Only the lines holding the string "inicjatywy" are needed; copy each of them from the data.

§ §

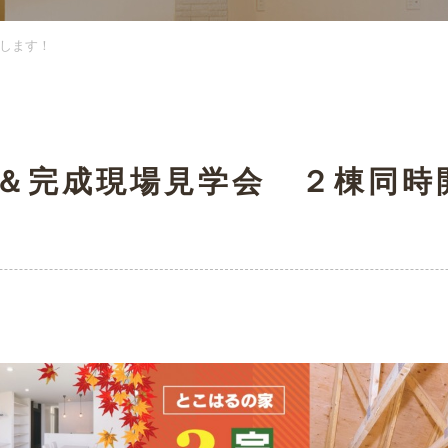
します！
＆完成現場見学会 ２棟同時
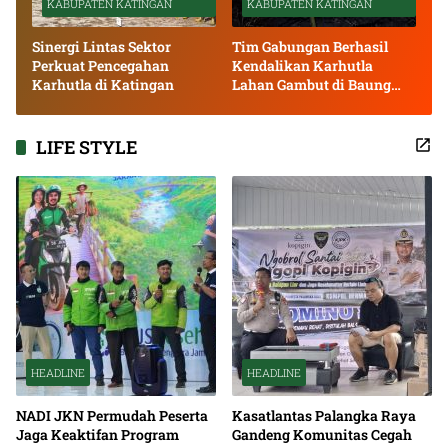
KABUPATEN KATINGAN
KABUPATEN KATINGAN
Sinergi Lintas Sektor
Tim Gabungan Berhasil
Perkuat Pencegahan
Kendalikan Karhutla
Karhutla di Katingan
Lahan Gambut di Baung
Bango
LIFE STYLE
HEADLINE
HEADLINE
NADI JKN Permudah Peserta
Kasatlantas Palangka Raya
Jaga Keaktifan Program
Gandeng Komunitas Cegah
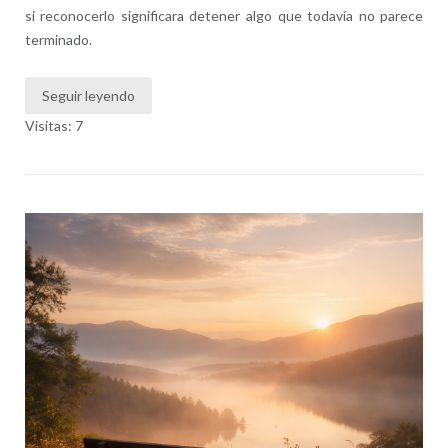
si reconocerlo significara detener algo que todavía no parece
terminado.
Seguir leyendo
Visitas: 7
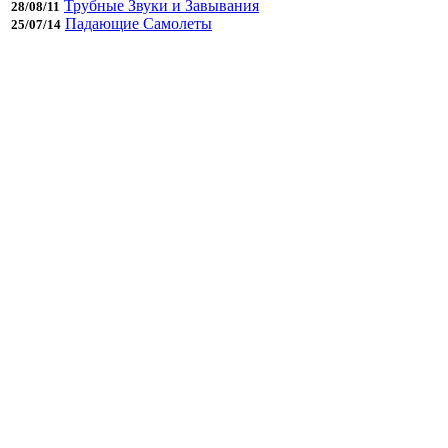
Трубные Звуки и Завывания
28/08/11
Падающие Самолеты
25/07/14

§ §

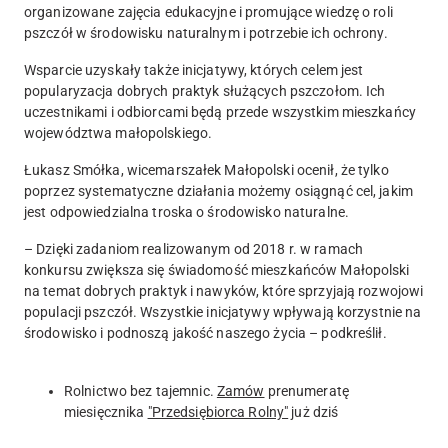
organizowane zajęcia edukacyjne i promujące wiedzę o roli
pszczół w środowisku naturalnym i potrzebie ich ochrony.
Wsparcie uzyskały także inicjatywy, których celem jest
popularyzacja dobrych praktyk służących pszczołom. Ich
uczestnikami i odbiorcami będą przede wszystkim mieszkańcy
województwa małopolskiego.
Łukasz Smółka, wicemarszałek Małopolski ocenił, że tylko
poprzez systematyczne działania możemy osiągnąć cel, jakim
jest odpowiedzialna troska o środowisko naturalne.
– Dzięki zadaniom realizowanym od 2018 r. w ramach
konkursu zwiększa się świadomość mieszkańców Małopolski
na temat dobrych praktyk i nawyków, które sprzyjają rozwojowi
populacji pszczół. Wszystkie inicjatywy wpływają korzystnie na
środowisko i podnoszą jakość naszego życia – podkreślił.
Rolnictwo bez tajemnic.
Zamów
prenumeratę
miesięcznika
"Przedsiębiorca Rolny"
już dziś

§ §

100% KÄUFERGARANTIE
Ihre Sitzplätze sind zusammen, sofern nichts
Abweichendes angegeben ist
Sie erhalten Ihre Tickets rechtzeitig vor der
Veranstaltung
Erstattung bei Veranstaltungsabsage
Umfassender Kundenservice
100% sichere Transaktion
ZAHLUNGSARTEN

§ §

**Solved exercise:**
Wsparcie uzyskały także inicjatywy, których celem jest
populacji pszczół. Wszystkie inicjatywy wpływają korzystnie na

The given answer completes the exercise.